Une autre échéance importante attend la classe politique française après le second tour: les législatives du mois de juin. Que peut-on présager pour ce scrutin ?
Il est possible que les Français jouent un mauvais tour à Macron. Souvenez-vous de 1988, quand François Mitterrand avait gagné la présidentielle mais qu'à sa grande surprise, les socialistes avaient perdu la majorité aux législatives. Cette fois-ci, il y a un petit risque, que Macron va essayer de conjurer, de ne pas avoir de majorité. Le problème de Macron aux législatives est que La République en Marche n'est pas un vrai parti: il n'y a pas vraiment de leaders, il n'y a pas de débat, et LREM ne paraît pas appelé à un grand avenir. Si LREM ne gagne pas les législatives, ça m'étonnerait que ce non-parti reste longtemps dans le paysage politique.
Quel avenir attend les partis traditionnels, selon vous?

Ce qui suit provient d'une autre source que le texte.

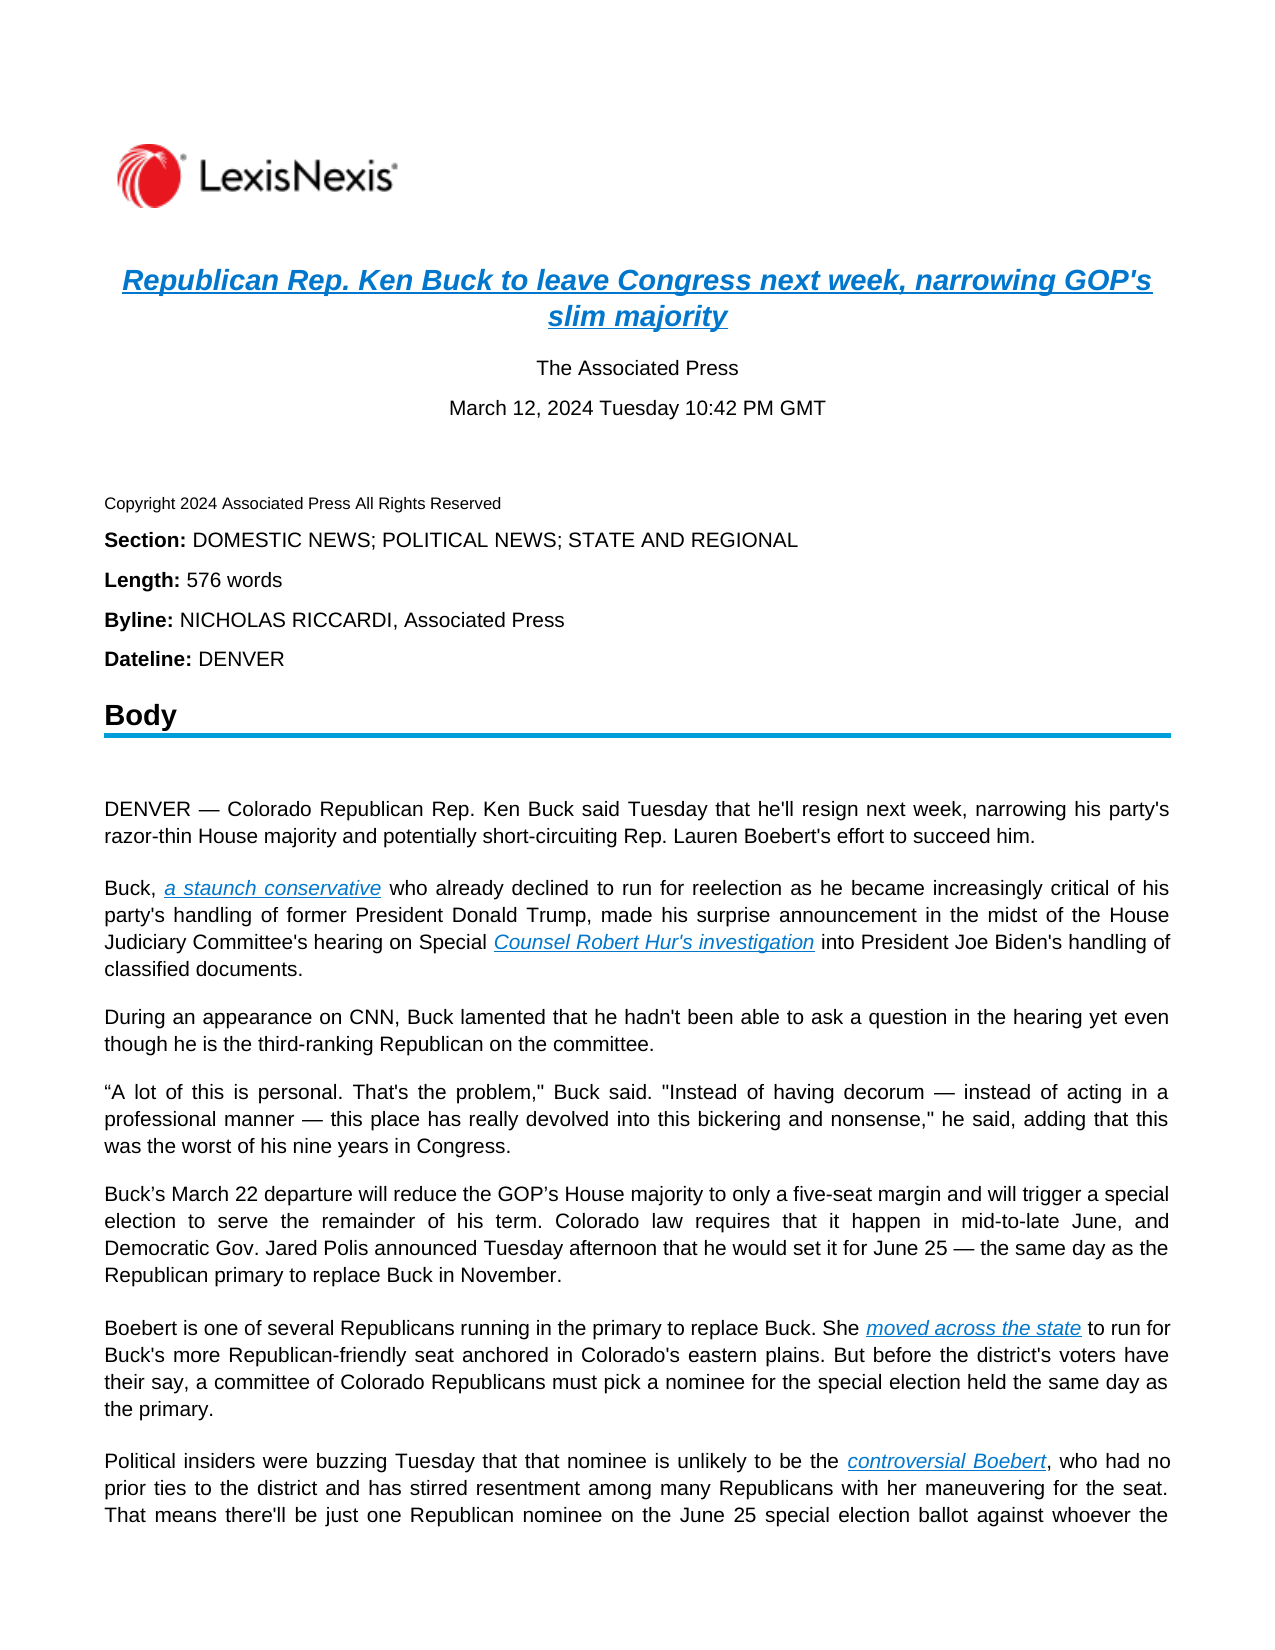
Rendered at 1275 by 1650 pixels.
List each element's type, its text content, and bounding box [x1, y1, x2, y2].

text Section: DOMESTIC NEWS; POLITICAL NEWS; STATE AND REGIONAL [104, 525, 1171, 552]
text Buck’s March 22 departure will reduce the GOP’s House majority to only a five-seat margin and will trigger a special election to serve the remainder of his term. Colorado law requires that it happen in mid-to-late June, and Democratic Gov. Jared Polis announced Tuesday afternoon that he would set it for June 25 — the same day as the Republican primary to replace Buck in November. [104, 1179, 1171, 1287]
text Copyright 2024 Associated Press All Rights Reserved [104, 461, 1171, 513]
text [104, 1446, 1171, 1527]
text Length: 576 words [104, 565, 1171, 592]
text During an appearance on CNN, Buck lamented that he hadn't been able to ask a question in the hearing yet even though he is the third-ranking Republican on the committee. [104, 1002, 1171, 1056]
subtitle Republican Rep. Ken Buck to leave Congress next week, narrowing GOP's slim majority [104, 261, 1171, 332]
text DENVER — Colorado Republican Rep. Ken Buck said Tuesday that he'll resign next week, narrowing his party's razor-thin House majority and potentially short-circuiting Rep. Lauren Boebert's effort to succeed him. [104, 793, 1171, 848]
text March 12, 2024 Tuesday 10:42 PM GMT [104, 393, 1171, 420]
picture [104, 144, 412, 208]
text Byline: NICHOLAS RICCARDI, Associated Press [104, 604, 1171, 631]
text Boebert is one of several Republicans running in the primary to replace Buck. She moved across the state to run for Buck's more Republican-friendly seat anchored in Colorado's eastern plains. But before the district's voters have their say, a committee of Colorado Republicans must pick a nominee for the special election held the same day as the primary. [104, 1312, 1171, 1421]
text Buck, a staunch conservative who already declined to run for reelection as he became increasingly critical of his party's handling of former President Donald Trump, made his surprise announcement in the midst of the House Judiciary Committee's hearing on Special Counsel Robert Hur's investigation into President Joe Biden's handling of classified documents. [104, 873, 1171, 981]
text “A lot of this is personal. That's the problem," Buck said. "Instead of having decorum — instead of acting in a professional manner — this place has really devolved into this bickering and nonsense," he said, adding that this was the worst of his nine years in Congress. [104, 1077, 1171, 1158]
text The Associated Press [104, 353, 1171, 380]
text Dateline: DENVER [104, 644, 1171, 671]
text Body [104, 696, 1171, 731]
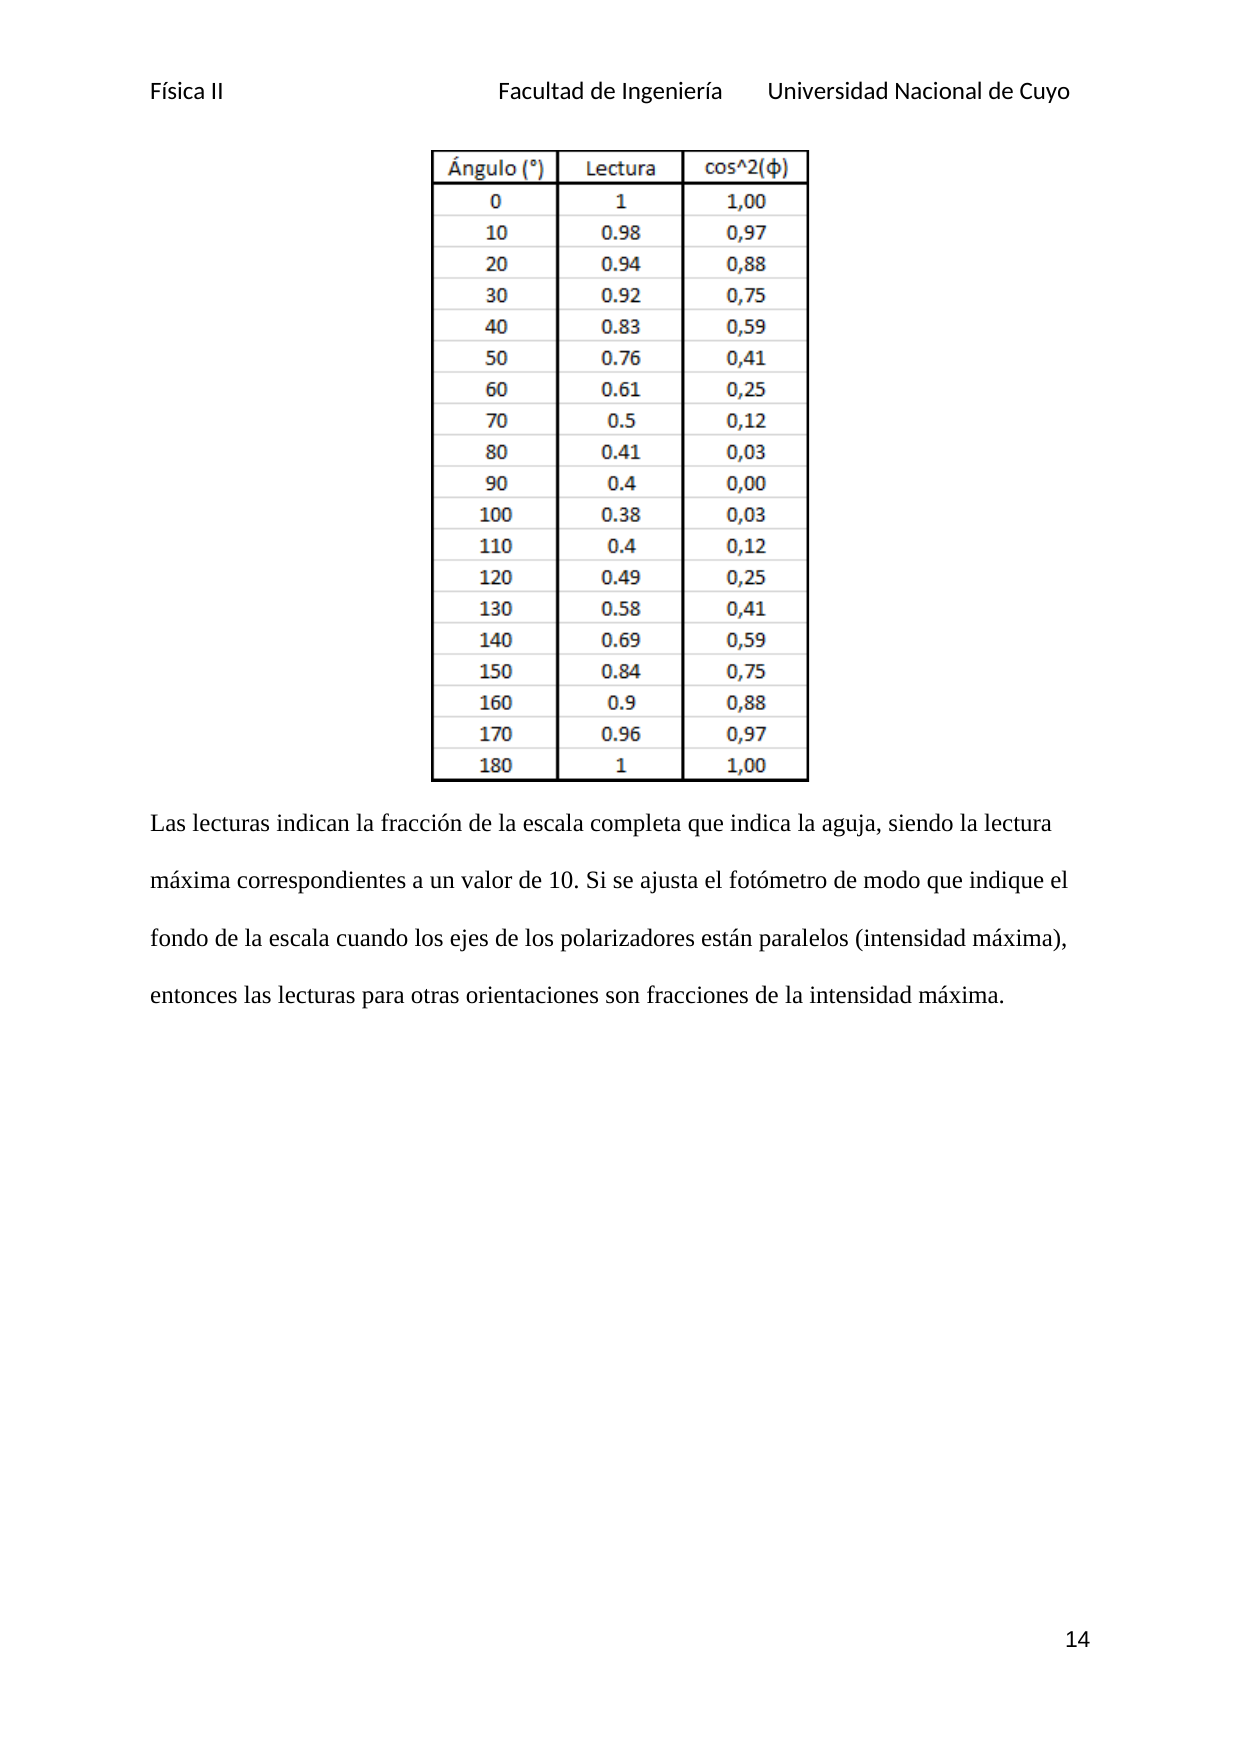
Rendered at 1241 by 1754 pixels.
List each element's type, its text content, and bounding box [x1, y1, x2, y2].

text Las lecturas indican la fracción de la escala completa que indica la aguja, siendo la lectura máxima correspondientes a un valor de 10. Si se ajusta el fotómetro de modo que indique el fondo de la escala cuando los ejes de los polarizadores están paralelos (intensidad máxima), entonces las lecturas para otras orientaciones son fracciones de la intensidad máxima. [150, 808, 1090, 1009]
picture [431, 150, 810, 782]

Je ne fais pas partie de ceux qui pensent que c'est fini pour eux. Le PS et Les Républicains sont entrés dans une phase où ils vont se battre pour leur survie et peut-être l'assurer. Ces deux partis ont été très abîmés par Macron, et par le phénomène du vote utile. Mais l'idée d'avoir un pouvoir comme celui du président actuel, de centre-gauche - centre-droit, qui n'aurait d'autres alternatives que l'extrême gauche, ça ne durera pas. A un moment donné, les gens vont vouloir d'autres possibilités. Et ce sera le retour de la France du Parti socialiste ou des Républicains. Dans les deux cas, je pense que ces partis-là ne sont pas perdus. Vous savez, les espèces en voie de disparition ne sont pas toujours condamnées à disparaître. Il y a un risque énorme pour LR et le PS, mais on a déjà vu des partis en bien plus mauvaises formes ressusciter. Et il ne faut pas oublier qu'ils ont un énorme réseau. On peut dire que ce sont des partis qui redeviennent locaux, car ils ont été laminés au niveau national. Mais du local au national, il n'y a qu'un pas.